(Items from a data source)

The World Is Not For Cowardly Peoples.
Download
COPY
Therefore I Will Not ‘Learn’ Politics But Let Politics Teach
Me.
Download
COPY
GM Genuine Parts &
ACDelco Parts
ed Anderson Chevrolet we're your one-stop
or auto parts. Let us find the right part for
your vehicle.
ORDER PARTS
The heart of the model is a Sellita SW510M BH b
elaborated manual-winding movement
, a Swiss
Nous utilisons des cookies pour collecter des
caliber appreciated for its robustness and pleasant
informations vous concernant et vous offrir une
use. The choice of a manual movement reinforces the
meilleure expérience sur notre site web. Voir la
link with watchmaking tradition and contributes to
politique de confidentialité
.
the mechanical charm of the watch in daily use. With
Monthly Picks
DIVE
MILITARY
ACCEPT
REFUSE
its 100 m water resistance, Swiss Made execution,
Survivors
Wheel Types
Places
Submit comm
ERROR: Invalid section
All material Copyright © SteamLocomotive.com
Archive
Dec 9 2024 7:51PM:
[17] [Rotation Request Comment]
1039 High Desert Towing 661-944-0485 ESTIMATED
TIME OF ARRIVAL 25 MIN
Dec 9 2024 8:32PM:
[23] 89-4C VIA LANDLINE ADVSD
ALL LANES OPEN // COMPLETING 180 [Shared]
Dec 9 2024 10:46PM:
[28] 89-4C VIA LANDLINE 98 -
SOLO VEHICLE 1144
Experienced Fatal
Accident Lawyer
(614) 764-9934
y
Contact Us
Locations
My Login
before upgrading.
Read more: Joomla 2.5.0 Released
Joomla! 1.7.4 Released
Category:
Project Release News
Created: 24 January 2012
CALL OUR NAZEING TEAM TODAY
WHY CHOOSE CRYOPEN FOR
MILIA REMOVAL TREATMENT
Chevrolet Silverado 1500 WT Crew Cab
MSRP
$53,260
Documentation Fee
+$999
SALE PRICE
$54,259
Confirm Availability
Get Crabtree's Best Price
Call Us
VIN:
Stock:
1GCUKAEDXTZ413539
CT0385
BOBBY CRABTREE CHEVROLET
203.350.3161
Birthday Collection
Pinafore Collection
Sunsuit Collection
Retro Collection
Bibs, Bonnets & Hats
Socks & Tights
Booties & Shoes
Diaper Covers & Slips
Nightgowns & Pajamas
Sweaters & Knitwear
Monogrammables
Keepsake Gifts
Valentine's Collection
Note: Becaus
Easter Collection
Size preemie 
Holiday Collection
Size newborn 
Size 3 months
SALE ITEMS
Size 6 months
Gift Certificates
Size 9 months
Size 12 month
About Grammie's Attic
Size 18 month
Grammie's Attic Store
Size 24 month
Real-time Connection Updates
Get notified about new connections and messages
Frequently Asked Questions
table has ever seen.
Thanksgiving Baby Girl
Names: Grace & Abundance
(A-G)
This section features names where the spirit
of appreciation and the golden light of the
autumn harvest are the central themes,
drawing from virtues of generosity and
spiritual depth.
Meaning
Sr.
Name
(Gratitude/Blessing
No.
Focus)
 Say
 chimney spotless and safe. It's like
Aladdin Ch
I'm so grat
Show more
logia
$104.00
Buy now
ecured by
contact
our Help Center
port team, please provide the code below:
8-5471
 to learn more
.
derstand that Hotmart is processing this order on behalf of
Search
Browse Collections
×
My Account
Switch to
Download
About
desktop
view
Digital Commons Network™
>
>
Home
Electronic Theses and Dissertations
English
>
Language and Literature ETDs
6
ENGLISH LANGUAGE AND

What is required — Each record above should be repeated exactly.

Exercise response —
The World Is Not For Cowardly Peoples.
Download
COPY
Therefore I Will Not ‘Learn’ Politics But Let Politics Teach
Me.
Download
COPY
GM Genuine Parts &
ACDelco Parts
ed Anderson Chevrolet we're your one-stop
or auto parts. Let us find the right part for
your vehicle.
ORDER PARTS
The heart of the model is a Sellita SW510M BH b
elaborated manual-winding movement
, a Swiss
Nous utilisons des cookies pour collecter des
caliber appreciated for its robustness and pleasant
informations vous concernant et vous offrir une
use. The choice of a manual movement reinforces the
meilleure expérience sur notre site web. Voir la
link with watchmaking tradition and contributes to
politique de confidentialité
.
the mechanical charm of the watch in daily use. With
Monthly Picks
DIVE
MILITARY
ACCEPT
REFUSE
its 100 m water resistance, Swiss Made execution,
Survivors
Wheel Types
Places
Submit comm
ERROR: Invalid section
All material Copyright © SteamLocomotive.com
Archive
Dec 9 2024 7:51PM:
[17] [Rotation Request Comment]
1039 High Desert Towing 661-944-0485 ESTIMATED
TIME OF ARRIVAL 25 MIN
Dec 9 2024 8:32PM:
[23] 89-4C VIA LANDLINE ADVSD
ALL LANES OPEN // COMPLETING 180 [Shared]
Dec 9 2024 10:46PM:
[28] 89-4C VIA LANDLINE 98 -
SOLO VEHICLE 1144
Experienced Fatal
Accident Lawyer
(614) 764-9934
y
Contact Us
Locations
My Login
before upgrading.
Read more: Joomla 2.5.0 Released
Joomla! 1.7.4 Released
Category:
Project Release News
Created: 24 January 2012
CALL OUR NAZEING TEAM TODAY
WHY CHOOSE CRYOPEN FOR
MILIA REMOVAL TREATMENT
Chevrolet Silverado 1500 WT Crew Cab
MSRP
$53,260
Documentation Fee
+$999
SALE PRICE
$54,259
Confirm Availability
Get Crabtree's Best Price
Call Us
VIN:
Stock:
1GCUKAEDXTZ413539
CT0385
BOBBY CRABTREE CHEVROLET
203.350.3161
Birthday Collection
Pinafore Collection
Sunsuit Collection
Retro Collection
Bibs, Bonnets & Hats
Socks & Tights
Booties & Shoes
Diaper Covers & Slips
Nightgowns & Pajamas
Sweaters & Knitwear
Monogrammables
Keepsake Gifts
Valentine's Collection
Note: Becaus
Easter Collection
Size preemie 
Holiday Collection
Size newborn 
Size 3 months
SALE ITEMS
Size 6 months
Gift Certificates
Size 9 months
Size 12 month
About Grammie's Attic
Size 18 month
Grammie's Attic Store
Size 24 month
Real-time Connection Updates
Get notified about new connections and messages
Frequently Asked Questions
table has ever seen.
Thanksgiving Baby Girl
Names: Grace & Abundance
(A-G)
This section features names where the spirit
of appreciation and the golden light of the
autumn harvest are the central themes,
drawing from virtues of generosity and
spiritual depth.
Meaning
Sr.
Name
(Gratitude/Blessing
No.
Focus)
 Say
 chimney spotless and safe. It's like
Aladdin Ch
I'm so grat
Show more
logia
$104.00
Buy now
ecured by
contact
our Help Center
port team, please provide the code below:
8-5471
 to learn more
.
derstand that Hotmart is processing this order on behalf of
Search
Browse Collections
×
My Account
Switch to
Download
About
desktop
view
Digital Commons Network™
>
>
Home
Electronic Theses and Dissertations
English
>
Language and Literature ETDs
6
ENGLISH LANGUAGE AND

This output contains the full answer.